_Given data_
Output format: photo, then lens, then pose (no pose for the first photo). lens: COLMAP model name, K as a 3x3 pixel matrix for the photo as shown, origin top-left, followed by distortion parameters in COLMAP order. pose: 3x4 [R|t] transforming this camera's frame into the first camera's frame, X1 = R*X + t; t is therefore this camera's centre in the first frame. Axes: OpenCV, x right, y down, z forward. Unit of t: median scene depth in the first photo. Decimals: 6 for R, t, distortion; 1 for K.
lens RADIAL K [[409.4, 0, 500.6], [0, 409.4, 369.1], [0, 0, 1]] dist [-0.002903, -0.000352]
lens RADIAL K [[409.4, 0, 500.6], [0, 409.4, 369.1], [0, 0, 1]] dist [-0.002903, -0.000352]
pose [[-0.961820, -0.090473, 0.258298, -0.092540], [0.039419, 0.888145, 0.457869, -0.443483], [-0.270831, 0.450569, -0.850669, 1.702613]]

_Work instructions_
The entire listing should be repeated with no line missing and no word altered.

_Your response_
Output format: photo, then lens, then pose (no pose for the first photo). lens: COLMAP model name, K as a 3x3 pixel matrix for the photo as shown, origin top-left, followed by distortion parameters in COLMAP order. pose: 3x4 [R|t] transforming this camera's frame into the first camera's frame, X1 = R*X + t; t is therefore this camera's centre in the first frame. Axes: OpenCV, x right, y down, z forward. Unit of t: median scene depth in the first photo. Decimals: 6 for R, t, distortion; 1 for K.
lens RADIAL K [[409.4, 0, 500.6], [0, 409.4, 369.1], [0, 0, 1]] dist [-0.002903, -0.000352]
lens RADIAL K [[409.4, 0, 500.6], [0, 409.4, 369.1], [0, 0, 1]] dist [-0.002903, -0.000352]
pose [[-0.961820, -0.090473, 0.258298, -0.092540], [0.039419, 0.888145, 0.457869, -0.443483], [-0.270831, 0.450569, -0.850669, 1.702613]]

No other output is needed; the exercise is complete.